• Directions for this task: Set down the records exactly as they stand, except for any pictures, which you should omit.

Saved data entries
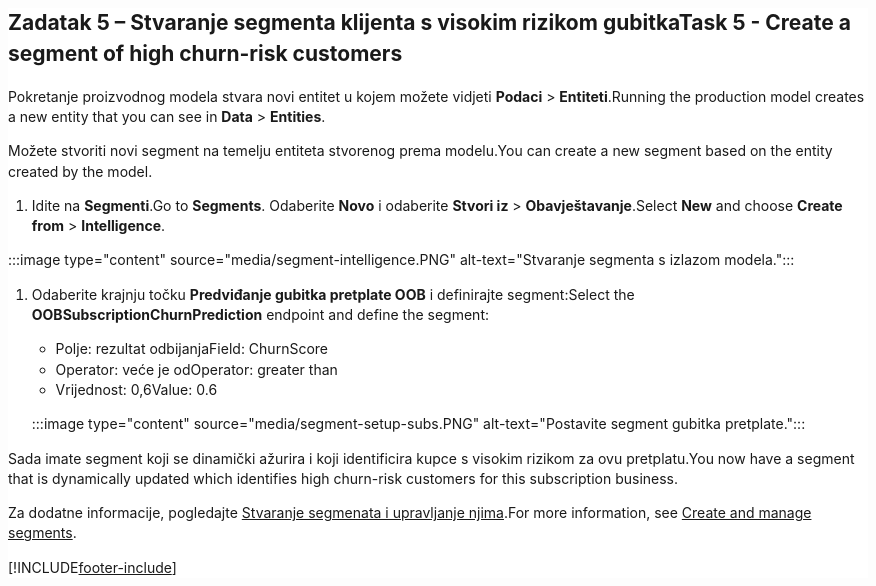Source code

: ## <a name="task-5---create-a-segment-of-high-churn-risk-customers"></a><span data-ttu-id="d0c2f-204">Zadatak 5 – Stvaranje segmenta klijenta s visokim rizikom gubitka</span><span class="sxs-lookup"><span data-stu-id="d0c2f-204">Task 5 - Create a segment of high churn-risk customers</span></span>

<span data-ttu-id="d0c2f-205">Pokretanje proizvodnog modela stvara novi entitet u kojem možete vidjeti **Podaci** > **Entiteti**.</span><span class="sxs-lookup"><span data-stu-id="d0c2f-205">Running the production model creates a new entity that you can see in **Data** > **Entities**.</span></span>   

<span data-ttu-id="d0c2f-206">Možete stvoriti novi segment na temelju entiteta stvorenog prema modelu.</span><span class="sxs-lookup"><span data-stu-id="d0c2f-206">You can create a new segment based on the entity created by the model.</span></span>

1.  <span data-ttu-id="d0c2f-207">Idite na **Segmenti**.</span><span class="sxs-lookup"><span data-stu-id="d0c2f-207">Go to **Segments**.</span></span> <span data-ttu-id="d0c2f-208">Odaberite **Novo** i odaberite **Stvori iz** > **Obavještavanje**.</span><span class="sxs-lookup"><span data-stu-id="d0c2f-208">Select **New** and choose **Create from** > **Intelligence**.</span></span> 

   :::image type="content" source="media/segment-intelligence.PNG" alt-text="Stvaranje segmenta s izlazom modela.":::

1. <span data-ttu-id="d0c2f-210">Odaberite krajnju točku **Predviđanje gubitka pretplate OOB** i definirajte segment:</span><span class="sxs-lookup"><span data-stu-id="d0c2f-210">Select the **OOBSubscriptionChurnPrediction** endpoint and define the segment:</span></span> 
   - <span data-ttu-id="d0c2f-211">Polje: rezultat odbijanja</span><span class="sxs-lookup"><span data-stu-id="d0c2f-211">Field: ChurnScore</span></span>
   - <span data-ttu-id="d0c2f-212">Operator: veće je od</span><span class="sxs-lookup"><span data-stu-id="d0c2f-212">Operator: greater than</span></span>
   - <span data-ttu-id="d0c2f-213">Vrijednost: 0,6</span><span class="sxs-lookup"><span data-stu-id="d0c2f-213">Value: 0.6</span></span>
   
   :::image type="content" source="media/segment-setup-subs.PNG" alt-text="Postavite segment gubitka pretplate.":::

<span data-ttu-id="d0c2f-215">Sada imate segment koji se dinamički ažurira i koji identificira kupce s visokim rizikom za ovu pretplatu.</span><span class="sxs-lookup"><span data-stu-id="d0c2f-215">You now have a segment that is dynamically updated which identifies high churn-risk customers for this subscription business.</span></span>

<span data-ttu-id="d0c2f-216">Za dodatne informacije, pogledajte [Stvaranje segmenata i upravljanje njima](segments.md).</span><span class="sxs-lookup"><span data-stu-id="d0c2f-216">For more information, see [Create and manage segments](segments.md).</span></span>


[!INCLUDE[footer-include](../includes/footer-banner.md)]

• Solution:
Source code

: ## <a name="task-5---create-a-segment-of-high-churn-risk-customers"></a><span data-ttu-id="d0c2f-204">Zadatak 5 – Stvaranje segmenta klijenta s visokim rizikom gubitka</span><span class="sxs-lookup"><span data-stu-id="d0c2f-204">Task 5 - Create a segment of high churn-risk customers</span></span>

<span data-ttu-id="d0c2f-205">Pokretanje proizvodnog modela stvara novi entitet u kojem možete vidjeti **Podaci** > **Entiteti**.</span><span class="sxs-lookup"><span data-stu-id="d0c2f-205">Running the production model creates a new entity that you can see in **Data** > **Entities**.</span></span>   

<span data-ttu-id="d0c2f-206">Možete stvoriti novi segment na temelju entiteta stvorenog prema modelu.</span><span class="sxs-lookup"><span data-stu-id="d0c2f-206">You can create a new segment based on the entity created by the model.</span></span>

1.  <span data-ttu-id="d0c2f-207">Idite na **Segmenti**.</span><span class="sxs-lookup"><span data-stu-id="d0c2f-207">Go to **Segments**.</span></span> <span data-ttu-id="d0c2f-208">Odaberite **Novo** i odaberite **Stvori iz** > **Obavještavanje**.</span><span class="sxs-lookup"><span data-stu-id="d0c2f-208">Select **New** and choose **Create from** > **Intelligence**.</span></span> 

   :::image type="content" source="media/segment-intelligence.PNG" alt-text="Stvaranje segmenta s izlazom modela.":::

1. <span data-ttu-id="d0c2f-210">Odaberite krajnju točku **Predviđanje gubitka pretplate OOB** i definirajte segment:</span><span class="sxs-lookup"><span data-stu-id="d0c2f-210">Select the **OOBSubscriptionChurnPrediction** endpoint and define the segment:</span></span> 
   - <span data-ttu-id="d0c2f-211">Polje: rezultat odbijanja</span><span class="sxs-lookup"><span data-stu-id="d0c2f-211">Field: ChurnScore</span></span>
   - <span data-ttu-id="d0c2f-212">Operator: veće je od</span><span class="sxs-lookup"><span data-stu-id="d0c2f-212">Operator: greater than</span></span>
   - <span data-ttu-id="d0c2f-213">Vrijednost: 0,6</span><span class="sxs-lookup"><span data-stu-id="d0c2f-213">Value: 0.6</span></span>
   
   :::image type="content" source="media/segment-setup-subs.PNG" alt-text="Postavite segment gubitka pretplate.":::

<span data-ttu-id="d0c2f-215">Sada imate segment koji se dinamički ažurira i koji identificira kupce s visokim rizikom za ovu pretplatu.</span><span class="sxs-lookup"><span data-stu-id="d0c2f-215">You now have a segment that is dynamically updated which identifies high churn-risk customers for this subscription business.</span></span>

<span data-ttu-id="d0c2f-216">Za dodatne informacije, pogledajte [Stvaranje segmenata i upravljanje njima](segments.md).</span><span class="sxs-lookup"><span data-stu-id="d0c2f-216">For more information, see [Create and manage segments](segments.md).</span></span>


[!INCLUDE[footer-include](../includes/footer-banner.md)]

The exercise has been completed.